The car is on my drive (the RAC recovered it last night). The crash doesn't look terrible, but the car stopped within 7-8 feet of the pole i hit so i went from 30ish mph to 0mph in 7 feet.

Oh Airbag is fitted to the steering wheel by a local garage but it didn't go off even though they assured me i didnt need to take it to a dealership to get it fitted. So i might be having words with a lawyer about that.


----------



## Ian (Oct 30, 2005)

dam jackson...that sux man. Glad you are okay, and that is wasn't any worse. Best of luck with the car, and your own mending...

I will agree, roads are pretty horrible round here...

Cheers,

Ian


----------



## Samzo (Oct 30, 2005)

Whoah, are you ok atm? We have had a few dear run infront but luckily far infront so we have time to think about it. Nice of the farmer to help ya though, did you ever pick your gf up? lol And yeah... 30mph into a pole, I mean an air bag should of deffinatly gone of! Hope all goes ok.


----------



## Jackson (Oct 30, 2005)

Yeah, the farmers wife drove 5 mins down the road to pick her up, which was nice. I gotta pay £200 to fix the farmers fence, and atleast £200 for my car to be sorted. Might have to quit college to pay for it all  

Yeah i got no cuts or anything, just lots of bruising and bad whiplash


----------



## Rick (Oct 30, 2005)

Glad you're ok.


----------



## Joe (Oct 30, 2005)

glad ur still here ur very lucky to be alive from tht! darn deer! lol

Joe


----------



## lullaby10 (Oct 30, 2005)

will insurance pay for any of it?


----------



## Jackson (Oct 31, 2005)

lol, no, UK insurance is rediculose. Its compulsory and for 6 months 3rd party fire and theft the cheapest i could find is £1200 (Bout $2000) and the engine is only a 1.2

I could go through insurance but my brother in law is a mechanic with lots of contacts so he's gonna help me fix it...

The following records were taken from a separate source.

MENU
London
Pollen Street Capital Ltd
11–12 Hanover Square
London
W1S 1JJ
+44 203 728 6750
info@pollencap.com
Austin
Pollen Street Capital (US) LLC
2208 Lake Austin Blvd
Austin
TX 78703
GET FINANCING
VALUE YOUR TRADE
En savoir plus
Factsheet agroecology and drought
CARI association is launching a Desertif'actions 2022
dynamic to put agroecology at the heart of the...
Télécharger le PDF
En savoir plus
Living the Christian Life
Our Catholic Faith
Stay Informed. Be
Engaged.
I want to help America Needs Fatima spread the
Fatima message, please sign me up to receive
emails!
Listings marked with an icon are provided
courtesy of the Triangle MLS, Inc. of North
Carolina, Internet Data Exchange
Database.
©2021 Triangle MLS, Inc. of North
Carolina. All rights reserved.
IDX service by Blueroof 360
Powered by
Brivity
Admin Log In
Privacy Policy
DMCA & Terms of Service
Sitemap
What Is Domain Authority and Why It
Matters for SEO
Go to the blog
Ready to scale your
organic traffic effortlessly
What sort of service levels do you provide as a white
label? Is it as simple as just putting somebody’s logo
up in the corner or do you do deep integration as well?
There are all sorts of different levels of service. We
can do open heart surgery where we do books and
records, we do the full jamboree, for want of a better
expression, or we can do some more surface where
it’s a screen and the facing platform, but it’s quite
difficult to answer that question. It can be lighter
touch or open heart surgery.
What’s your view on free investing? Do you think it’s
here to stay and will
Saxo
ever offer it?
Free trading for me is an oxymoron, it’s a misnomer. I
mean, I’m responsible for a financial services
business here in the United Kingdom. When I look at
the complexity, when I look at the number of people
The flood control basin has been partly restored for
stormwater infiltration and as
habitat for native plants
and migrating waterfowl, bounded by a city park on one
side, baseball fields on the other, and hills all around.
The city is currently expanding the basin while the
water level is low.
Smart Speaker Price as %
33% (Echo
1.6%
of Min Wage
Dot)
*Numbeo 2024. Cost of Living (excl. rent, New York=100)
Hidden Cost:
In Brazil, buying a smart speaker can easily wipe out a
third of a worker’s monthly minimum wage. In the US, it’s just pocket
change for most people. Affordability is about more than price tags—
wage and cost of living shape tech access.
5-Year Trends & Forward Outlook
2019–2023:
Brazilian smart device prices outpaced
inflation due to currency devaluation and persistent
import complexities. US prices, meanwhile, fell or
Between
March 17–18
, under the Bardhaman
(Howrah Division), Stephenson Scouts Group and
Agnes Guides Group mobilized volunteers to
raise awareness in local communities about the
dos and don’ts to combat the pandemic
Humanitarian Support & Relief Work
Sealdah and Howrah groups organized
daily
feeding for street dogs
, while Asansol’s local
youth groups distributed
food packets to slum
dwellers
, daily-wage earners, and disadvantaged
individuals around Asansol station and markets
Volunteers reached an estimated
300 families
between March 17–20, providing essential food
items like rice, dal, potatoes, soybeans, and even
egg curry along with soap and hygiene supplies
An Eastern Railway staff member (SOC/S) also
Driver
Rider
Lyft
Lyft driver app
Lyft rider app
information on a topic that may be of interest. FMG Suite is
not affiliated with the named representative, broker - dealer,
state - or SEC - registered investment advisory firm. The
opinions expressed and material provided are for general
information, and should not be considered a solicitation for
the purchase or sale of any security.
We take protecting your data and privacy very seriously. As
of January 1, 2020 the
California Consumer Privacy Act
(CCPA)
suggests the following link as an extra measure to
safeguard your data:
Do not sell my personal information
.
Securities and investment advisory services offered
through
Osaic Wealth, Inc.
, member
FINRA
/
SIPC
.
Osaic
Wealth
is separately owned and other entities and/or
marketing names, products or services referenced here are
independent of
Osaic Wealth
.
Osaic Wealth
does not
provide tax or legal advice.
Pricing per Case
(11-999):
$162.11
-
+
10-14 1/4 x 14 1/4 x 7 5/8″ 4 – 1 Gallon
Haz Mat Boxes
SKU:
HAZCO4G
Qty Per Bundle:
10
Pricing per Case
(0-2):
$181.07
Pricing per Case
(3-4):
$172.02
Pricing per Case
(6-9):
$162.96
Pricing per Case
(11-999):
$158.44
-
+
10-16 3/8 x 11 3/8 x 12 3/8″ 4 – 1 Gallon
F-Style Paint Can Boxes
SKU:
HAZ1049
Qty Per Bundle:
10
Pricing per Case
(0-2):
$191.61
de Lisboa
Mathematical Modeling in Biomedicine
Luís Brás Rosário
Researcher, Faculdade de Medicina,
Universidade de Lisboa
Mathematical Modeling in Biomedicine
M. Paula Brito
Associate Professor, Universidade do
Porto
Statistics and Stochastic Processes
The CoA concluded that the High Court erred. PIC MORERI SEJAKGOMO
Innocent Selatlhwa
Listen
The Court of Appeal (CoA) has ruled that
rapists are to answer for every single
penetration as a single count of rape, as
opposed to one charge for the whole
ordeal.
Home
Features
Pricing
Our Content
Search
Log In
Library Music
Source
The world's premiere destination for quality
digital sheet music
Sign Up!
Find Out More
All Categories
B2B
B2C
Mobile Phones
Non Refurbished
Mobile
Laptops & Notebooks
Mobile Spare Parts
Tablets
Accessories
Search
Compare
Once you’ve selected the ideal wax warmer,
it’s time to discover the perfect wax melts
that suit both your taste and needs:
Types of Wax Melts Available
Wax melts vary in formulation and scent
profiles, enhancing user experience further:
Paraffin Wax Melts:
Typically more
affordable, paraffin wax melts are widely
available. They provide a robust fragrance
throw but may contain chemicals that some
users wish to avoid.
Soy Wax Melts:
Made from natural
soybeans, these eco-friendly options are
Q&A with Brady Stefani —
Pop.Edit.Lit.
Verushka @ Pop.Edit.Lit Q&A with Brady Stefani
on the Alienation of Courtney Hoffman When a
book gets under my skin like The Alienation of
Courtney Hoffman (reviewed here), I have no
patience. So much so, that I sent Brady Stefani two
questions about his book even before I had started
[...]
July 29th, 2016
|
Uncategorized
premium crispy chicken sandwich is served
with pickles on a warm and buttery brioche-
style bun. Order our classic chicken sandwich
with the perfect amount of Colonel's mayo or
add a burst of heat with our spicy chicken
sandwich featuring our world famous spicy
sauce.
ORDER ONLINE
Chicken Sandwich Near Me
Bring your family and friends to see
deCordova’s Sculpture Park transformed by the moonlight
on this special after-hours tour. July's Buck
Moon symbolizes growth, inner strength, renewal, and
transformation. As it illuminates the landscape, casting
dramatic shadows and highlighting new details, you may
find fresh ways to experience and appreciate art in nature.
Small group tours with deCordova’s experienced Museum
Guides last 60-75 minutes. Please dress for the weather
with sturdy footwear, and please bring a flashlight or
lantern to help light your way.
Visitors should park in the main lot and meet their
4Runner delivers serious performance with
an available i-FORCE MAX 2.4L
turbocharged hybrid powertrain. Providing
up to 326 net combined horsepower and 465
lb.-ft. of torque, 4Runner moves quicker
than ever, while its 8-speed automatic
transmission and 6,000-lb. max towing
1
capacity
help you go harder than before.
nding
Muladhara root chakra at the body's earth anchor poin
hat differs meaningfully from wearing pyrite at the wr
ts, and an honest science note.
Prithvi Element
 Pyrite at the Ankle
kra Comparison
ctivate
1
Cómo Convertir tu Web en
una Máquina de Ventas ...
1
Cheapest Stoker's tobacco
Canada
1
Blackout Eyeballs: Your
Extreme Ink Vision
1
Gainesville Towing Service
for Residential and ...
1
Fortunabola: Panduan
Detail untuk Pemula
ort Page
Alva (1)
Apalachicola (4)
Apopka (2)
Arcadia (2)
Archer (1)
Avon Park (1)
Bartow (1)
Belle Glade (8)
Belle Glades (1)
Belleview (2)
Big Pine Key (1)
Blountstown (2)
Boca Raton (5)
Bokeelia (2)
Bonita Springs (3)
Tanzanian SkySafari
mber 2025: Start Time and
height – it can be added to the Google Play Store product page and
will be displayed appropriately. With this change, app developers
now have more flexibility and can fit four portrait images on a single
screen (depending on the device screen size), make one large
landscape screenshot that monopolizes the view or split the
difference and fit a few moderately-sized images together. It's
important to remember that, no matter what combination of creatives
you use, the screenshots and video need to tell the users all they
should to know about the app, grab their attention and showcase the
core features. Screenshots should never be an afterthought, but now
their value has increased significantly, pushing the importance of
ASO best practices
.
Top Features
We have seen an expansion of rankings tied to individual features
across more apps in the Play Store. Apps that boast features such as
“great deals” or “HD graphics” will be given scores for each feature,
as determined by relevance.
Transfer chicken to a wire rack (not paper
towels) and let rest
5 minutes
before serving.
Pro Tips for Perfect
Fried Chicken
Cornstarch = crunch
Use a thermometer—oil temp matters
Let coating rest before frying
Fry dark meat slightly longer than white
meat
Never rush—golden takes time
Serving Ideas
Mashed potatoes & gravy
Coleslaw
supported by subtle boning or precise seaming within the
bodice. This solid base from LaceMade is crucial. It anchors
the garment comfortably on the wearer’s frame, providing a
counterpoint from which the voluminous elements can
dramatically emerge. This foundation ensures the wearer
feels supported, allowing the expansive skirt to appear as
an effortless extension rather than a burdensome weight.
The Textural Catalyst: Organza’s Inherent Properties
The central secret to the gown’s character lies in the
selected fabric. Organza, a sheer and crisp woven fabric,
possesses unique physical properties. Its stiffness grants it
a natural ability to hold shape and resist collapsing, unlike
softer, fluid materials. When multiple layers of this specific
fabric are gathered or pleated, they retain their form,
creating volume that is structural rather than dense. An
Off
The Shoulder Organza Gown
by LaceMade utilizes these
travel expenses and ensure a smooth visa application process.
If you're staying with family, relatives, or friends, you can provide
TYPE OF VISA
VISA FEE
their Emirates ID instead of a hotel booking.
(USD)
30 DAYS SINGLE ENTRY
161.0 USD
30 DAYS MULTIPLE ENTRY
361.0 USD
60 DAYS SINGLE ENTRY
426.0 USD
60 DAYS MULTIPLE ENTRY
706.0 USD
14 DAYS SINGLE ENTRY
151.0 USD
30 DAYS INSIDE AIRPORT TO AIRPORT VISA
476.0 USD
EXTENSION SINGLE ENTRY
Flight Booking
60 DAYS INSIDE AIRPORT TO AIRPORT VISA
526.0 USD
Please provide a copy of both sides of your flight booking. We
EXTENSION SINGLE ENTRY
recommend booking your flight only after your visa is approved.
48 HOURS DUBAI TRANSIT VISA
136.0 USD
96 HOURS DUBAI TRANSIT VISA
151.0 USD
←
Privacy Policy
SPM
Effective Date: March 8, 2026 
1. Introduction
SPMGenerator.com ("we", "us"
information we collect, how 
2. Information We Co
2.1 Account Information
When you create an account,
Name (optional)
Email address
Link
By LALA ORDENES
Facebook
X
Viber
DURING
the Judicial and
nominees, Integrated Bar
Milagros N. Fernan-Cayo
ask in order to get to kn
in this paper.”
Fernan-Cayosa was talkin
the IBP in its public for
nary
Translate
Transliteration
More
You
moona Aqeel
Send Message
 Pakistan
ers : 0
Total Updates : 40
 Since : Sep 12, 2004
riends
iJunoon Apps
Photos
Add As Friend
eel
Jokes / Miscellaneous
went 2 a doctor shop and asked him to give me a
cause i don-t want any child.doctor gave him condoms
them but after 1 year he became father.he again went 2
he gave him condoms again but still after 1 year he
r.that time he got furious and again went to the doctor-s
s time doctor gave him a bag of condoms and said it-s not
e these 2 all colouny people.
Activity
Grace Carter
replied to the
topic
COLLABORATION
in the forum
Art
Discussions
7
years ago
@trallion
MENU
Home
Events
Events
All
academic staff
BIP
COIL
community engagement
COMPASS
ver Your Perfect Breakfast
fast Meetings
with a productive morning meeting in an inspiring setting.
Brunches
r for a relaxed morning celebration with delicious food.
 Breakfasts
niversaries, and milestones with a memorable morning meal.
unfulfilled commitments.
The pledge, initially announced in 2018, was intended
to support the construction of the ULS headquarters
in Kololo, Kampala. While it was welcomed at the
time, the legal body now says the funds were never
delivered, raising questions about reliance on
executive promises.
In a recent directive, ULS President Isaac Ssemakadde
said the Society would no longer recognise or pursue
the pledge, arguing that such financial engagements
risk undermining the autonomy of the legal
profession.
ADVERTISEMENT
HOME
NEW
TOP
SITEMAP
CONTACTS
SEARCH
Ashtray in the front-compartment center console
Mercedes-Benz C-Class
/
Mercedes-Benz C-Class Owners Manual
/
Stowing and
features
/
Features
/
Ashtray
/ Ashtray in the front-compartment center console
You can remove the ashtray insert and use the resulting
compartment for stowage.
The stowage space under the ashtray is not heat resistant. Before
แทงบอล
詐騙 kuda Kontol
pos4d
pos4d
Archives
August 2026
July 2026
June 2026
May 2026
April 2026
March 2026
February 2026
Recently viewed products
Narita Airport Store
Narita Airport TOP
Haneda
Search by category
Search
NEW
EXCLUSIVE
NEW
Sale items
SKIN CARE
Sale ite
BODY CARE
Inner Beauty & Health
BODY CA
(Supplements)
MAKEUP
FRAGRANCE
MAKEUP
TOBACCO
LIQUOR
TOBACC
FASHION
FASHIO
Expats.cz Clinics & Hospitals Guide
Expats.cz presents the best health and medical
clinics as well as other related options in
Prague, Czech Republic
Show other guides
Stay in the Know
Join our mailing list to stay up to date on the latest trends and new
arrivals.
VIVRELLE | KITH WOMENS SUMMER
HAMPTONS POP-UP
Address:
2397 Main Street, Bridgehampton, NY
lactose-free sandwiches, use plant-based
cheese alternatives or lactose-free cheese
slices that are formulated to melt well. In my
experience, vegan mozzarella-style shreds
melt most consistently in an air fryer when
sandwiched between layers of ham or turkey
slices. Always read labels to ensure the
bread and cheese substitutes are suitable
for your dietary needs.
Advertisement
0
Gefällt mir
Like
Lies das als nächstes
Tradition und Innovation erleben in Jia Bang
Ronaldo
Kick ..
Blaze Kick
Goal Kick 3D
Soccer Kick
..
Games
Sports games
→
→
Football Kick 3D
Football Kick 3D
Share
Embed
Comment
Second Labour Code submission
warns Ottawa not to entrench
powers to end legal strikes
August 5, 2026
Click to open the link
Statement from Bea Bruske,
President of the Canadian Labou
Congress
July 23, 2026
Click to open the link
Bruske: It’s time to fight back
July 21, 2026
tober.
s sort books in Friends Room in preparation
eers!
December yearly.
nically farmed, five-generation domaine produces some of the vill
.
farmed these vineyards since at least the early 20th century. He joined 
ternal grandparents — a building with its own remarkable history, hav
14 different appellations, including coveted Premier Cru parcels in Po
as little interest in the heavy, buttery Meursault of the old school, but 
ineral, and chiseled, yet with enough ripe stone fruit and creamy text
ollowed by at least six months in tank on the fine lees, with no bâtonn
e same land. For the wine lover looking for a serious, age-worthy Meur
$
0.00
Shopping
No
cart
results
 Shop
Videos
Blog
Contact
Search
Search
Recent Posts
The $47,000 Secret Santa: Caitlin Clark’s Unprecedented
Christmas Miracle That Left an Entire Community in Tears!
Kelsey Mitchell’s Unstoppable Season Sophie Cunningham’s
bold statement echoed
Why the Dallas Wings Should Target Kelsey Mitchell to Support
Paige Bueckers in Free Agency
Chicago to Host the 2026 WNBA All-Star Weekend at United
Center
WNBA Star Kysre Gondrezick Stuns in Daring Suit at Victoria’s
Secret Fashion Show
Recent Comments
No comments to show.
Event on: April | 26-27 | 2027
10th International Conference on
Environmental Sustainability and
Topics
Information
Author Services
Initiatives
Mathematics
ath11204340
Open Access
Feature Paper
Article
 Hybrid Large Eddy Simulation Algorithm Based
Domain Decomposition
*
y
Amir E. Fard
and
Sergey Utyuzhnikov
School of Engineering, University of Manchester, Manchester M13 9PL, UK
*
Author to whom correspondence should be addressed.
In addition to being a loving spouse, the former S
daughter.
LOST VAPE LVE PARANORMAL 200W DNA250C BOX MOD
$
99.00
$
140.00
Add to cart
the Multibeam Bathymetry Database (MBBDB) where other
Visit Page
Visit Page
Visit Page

Still not sure what to do about the airbag. :?


----------



## garbonzo13 (Oct 31, 2005)

.



> Started walking up to the farm up the road, but couldnt see any lights so i headed the other way towards a house with lights on. Waved down a landrover and it was the farmer that owned the land, he took me to his house and made me a cup of tea while i called my dad and the RAC.


 All that for a cup of tea :roll: :wink: :lol: j/k Glad you are O.K. Have you heard of those whistle things for your bumper? Do they have them gadgets over there?


----------



## Peloquin (Oct 31, 2005)

First off, Glad you're ok.

Second ,



> Still not sure what to do about the airbag.


You gotta pay out £200 def. Probably £400 and you don't know what to do.

For the sake of a possible £30 consultation fee you may come out of it with enough to cover your bills.

Personally, I think along the lines of "An accident is just that- an accident" and I'm not the sort who rushes off to one of those "Pay nothing win or lose" type firms but I would at least look into getting the farmers bill paid off. The car can wait if it comes down to it.

Just my 2p worth.


----------



## Jackson (Nov 2, 2005)

No i usually hate all those compensation adverts too. But if i was assured it was a working airbag, and paid the money for it, then it should protect me.

Might have a look on the car and see if i can see any of the sensors they attach to the chassis to make sure they actually installed it.

Oh the cars gonna have to be scrapped, front chassis leg has creased up into the manifold


----------